What is culture?
I can give you a thousand examples of what culture is (it will take a few hours, but I promise you will find my failures entertaining). But creating a 2-3 sentence definition, one that encompasses all those examples, has proved a challenge.
Let’s think like a fish for a minute.
We live in water, everything that happens to us, everything we do, everything we eat and experience is done in water. This water is “culture” — it is all around us, it is pervasive and it exists mostly un-noticed.
Still a fish, we notice that we live among a group of rocks, while other fish near us live in a hollow under a sunken ship. However, every fish we know within a good distance from us experiences the same water, with water of the same temperature and visibility, living among the same watery plant life and aquatic creatures.
Some of us might prefer that it were warmer, some colder, some of us prefer to live under rocks, others in the open. But none of that changes the fact that we are all living in the same water and that that water and all that goes with it determine a considerable portion of our decisions and activities.

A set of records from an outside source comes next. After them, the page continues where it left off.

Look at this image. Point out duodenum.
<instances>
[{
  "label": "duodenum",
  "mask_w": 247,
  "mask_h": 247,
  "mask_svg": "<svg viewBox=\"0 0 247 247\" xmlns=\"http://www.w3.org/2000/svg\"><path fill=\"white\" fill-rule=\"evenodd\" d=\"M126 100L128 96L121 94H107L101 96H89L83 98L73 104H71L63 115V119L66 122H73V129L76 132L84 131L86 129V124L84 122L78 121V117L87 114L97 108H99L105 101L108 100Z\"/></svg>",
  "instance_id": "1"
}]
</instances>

Put another way: culture is not an agreement about what we should do or not do. Rather culture is a collection of factors and issues that most people believe are important and worthy of discussion.
For example, I might say that punctuality is important to Germans. My students at the Uni counter, “But not all Germans are punctual.” And I reply, “Yes, that is true. But nearly all Germans will engage in a discussion about punctuality and how or whether it is important. In another culture, the idea of ‘punctuality’ as Germans understand may be incomprehensible and a non-topic.”
In summary, “culture” is the water we swim and live in — it may get warmer or colder, offer more or less to eat from one year to the next — but regardless of how it changes, it surrounds everyone and dictates the topics that are important and worthy of discussion.